The second person of God is another than the Father, indeed he is the man Jesus, who looks not at all like God; thus according to Luther, the incarnation does not unmask God, rather it reveals him precisely by masking him absolutely. Yet this suffering servant—Isa. 52!—is the same God as the Father, is “of one being with” him (ὁμοούσιον τῷ πατρί), as the Nicene Creed has it. If the Lord can indeed appear as in this way himself-as-other-than-himself, the eternal difference and identity between Father and Son in God is the possibility. (p. 142 )
The relation between the Father and his Son Jesus is eternal. There is no time when this relation does not obtain. God is eternally the Father of Jesus of Nazareth; Jesus is eternally the Son of the Lord of Israel. Classical theology distinguishes between the immanent and economic Trinities—God’s inner trinitarian identity apart from the world and his trinitarian identity as revealed in the world—which then allows theologians to speak of an unfleshed eternal Word (logos asarkos). Jenson provocatively refuses to take this route. He focuses his attention exclusively upon the Nazarene. It is this man Jesus, born of the Virgin Mary, crucified under Pontius Pilate, who is the eternal Son of the Father and Creator of the cosmos. He certainly does not look like God. He looks just like any other human being—finite, material, vulnerable, mortal. We can date his birth (within a decade or two) and we can date his death (within a year or two). He is other than the God he and his fellow Jews worship and serve, yet ineffably—and astoundingly—identical to him. His divinity is hidden in his humanity. “For in him,” the Apostle Paul writes, “the whole fulness of deity dwells bodily” (Col 2:9).
Which brings us back to Ezekiel’s prophecy. When will this happen? Jenson’s answer might surprise: “looking forward from Ezekiel’s time, it is Mary’s conception of the man who is the Lord that is the future moment denoted by the repeated ‘will’ in our passage. In this direction, it is when Jesus is ‘conceived by the Holy Spirit’ that the Lord puts on his eagle self” (p. 142). God’s salvific embodiment in history is the event to which all Old Testament prophecy ultimately points. In the life, death, resurrection, and ascension of Jesus, the promises spoken by the prophets have been fulfilled; yet still the end has not occurred.
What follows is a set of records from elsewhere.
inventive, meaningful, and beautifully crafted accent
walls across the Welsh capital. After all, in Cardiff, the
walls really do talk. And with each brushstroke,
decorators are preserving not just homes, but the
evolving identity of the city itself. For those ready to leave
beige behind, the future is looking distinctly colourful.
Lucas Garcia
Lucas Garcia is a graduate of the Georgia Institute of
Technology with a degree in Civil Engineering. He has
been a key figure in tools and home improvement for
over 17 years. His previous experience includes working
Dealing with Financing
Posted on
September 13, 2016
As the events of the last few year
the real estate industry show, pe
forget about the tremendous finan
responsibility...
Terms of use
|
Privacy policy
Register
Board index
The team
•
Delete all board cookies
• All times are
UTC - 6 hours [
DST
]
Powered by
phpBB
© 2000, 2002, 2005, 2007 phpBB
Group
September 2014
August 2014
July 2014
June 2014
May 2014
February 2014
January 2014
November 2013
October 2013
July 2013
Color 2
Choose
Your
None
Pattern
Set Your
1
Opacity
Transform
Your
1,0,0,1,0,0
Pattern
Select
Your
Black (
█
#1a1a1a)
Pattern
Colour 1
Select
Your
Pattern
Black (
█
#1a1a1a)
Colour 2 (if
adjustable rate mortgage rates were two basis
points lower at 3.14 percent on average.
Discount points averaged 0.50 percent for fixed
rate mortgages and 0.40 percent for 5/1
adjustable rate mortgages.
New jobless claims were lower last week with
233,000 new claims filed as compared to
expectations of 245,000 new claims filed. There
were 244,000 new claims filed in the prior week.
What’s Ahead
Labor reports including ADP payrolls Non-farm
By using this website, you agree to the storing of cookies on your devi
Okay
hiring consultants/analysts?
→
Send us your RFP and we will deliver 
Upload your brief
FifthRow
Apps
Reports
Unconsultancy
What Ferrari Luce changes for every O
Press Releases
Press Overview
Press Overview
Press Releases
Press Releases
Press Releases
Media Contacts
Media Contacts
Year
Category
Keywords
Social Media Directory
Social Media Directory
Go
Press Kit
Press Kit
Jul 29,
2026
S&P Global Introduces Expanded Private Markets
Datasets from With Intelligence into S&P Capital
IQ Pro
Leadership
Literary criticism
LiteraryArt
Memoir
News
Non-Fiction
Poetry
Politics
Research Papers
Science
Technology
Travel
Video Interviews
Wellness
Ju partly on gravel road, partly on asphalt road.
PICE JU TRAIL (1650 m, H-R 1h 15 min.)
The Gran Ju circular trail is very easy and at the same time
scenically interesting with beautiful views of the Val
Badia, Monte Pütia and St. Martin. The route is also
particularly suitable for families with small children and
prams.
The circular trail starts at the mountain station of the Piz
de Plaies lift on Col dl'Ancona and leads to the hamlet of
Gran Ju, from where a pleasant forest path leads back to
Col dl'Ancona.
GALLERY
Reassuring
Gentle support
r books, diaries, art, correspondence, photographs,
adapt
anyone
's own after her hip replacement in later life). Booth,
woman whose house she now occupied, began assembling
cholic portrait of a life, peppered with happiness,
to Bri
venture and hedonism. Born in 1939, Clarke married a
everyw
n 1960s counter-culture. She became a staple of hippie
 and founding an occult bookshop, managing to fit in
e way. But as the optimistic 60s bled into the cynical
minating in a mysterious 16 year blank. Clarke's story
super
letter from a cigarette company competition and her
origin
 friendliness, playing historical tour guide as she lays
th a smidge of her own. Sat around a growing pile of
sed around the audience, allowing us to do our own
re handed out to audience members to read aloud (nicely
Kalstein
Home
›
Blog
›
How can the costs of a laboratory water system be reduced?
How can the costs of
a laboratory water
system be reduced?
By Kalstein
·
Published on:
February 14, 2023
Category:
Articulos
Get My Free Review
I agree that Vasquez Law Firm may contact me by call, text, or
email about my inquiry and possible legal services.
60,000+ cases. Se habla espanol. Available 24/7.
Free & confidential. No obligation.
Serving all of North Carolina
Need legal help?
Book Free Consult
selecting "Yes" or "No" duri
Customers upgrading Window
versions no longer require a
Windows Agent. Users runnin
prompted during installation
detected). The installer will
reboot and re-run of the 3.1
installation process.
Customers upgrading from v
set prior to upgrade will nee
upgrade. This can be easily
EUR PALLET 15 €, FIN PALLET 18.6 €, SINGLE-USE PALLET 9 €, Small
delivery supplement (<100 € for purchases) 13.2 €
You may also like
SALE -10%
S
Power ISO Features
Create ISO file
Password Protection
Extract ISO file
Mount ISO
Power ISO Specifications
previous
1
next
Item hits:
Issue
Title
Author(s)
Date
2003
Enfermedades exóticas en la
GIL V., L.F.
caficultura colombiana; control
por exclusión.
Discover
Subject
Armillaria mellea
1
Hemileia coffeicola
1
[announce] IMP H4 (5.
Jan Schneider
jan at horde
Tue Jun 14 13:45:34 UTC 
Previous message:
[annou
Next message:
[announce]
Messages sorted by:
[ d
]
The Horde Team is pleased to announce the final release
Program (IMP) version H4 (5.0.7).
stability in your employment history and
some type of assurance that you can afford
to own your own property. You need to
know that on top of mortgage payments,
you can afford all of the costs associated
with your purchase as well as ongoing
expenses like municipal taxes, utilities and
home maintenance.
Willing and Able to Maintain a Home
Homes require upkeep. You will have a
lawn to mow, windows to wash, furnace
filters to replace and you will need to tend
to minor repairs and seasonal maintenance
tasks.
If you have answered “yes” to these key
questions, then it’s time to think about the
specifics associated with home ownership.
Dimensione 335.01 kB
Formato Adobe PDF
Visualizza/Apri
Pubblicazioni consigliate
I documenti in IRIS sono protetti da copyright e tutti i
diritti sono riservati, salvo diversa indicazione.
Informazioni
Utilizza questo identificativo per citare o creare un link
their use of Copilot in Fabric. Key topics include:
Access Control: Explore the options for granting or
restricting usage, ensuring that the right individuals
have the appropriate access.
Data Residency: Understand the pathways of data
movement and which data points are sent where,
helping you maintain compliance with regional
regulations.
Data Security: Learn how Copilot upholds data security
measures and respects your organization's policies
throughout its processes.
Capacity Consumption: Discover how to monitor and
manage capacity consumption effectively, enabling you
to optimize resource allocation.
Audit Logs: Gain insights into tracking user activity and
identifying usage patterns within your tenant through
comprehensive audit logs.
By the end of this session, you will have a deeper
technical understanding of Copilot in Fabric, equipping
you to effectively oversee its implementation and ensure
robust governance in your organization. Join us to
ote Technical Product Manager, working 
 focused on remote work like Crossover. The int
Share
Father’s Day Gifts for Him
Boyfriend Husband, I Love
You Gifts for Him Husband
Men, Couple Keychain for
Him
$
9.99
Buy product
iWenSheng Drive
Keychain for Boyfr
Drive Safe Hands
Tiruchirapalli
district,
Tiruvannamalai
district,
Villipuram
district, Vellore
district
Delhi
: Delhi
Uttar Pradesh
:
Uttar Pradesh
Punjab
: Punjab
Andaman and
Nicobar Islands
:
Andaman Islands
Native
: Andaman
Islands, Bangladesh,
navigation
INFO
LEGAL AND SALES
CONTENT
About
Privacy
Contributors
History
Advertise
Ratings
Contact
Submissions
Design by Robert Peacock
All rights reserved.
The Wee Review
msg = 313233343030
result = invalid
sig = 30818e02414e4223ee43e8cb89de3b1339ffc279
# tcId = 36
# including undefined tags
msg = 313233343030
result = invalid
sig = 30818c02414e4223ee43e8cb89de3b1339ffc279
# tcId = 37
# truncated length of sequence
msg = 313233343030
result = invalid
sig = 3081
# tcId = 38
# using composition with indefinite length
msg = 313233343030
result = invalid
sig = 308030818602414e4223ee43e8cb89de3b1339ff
History seemingly continues as it always has. Nebuchadnezzars come and go. Kingdoms rise and fall. The Ezekelian prophecy speaks of an event that cannot occur within our fallen historical time: “an Israel on a high mountain, whose fruit nourishes all nations and shelters all creation, is not a possible phenomenon of this age, also not in the time of the church” (p. 142). Jesus has ascended to the right hand of the Father and is now hidden from our sight. His presence with us is veiled under, in, with, as the bread and wine of the Holy Eucharist. But there will be a “time” when he will finally unveil himself, the Church confesses, to usher in the great transformation of the cosmos. We will see him in the fullness of his glory. He will be the same Jesus, the same God-Man, but finally manifest in his transfigured humanity:
But yet again, in our time after the Lord’s ascension, he is indeed incarnate but nevertheless the end is not yet; we must still await the eagle’s coming at the end. Then Jesus the Christ will not be another than Mary’s child, but we will see him differently. As the English collect for the first Sunday of Advent has it, the Son came once “in great humility,” but on “the last day … he shall come again in his glorious majesty.” (p. 142)
As Ezekiel awaited the eschatological restoration of Israel, we too await. And so we pray, “Come, Lord Jesus!”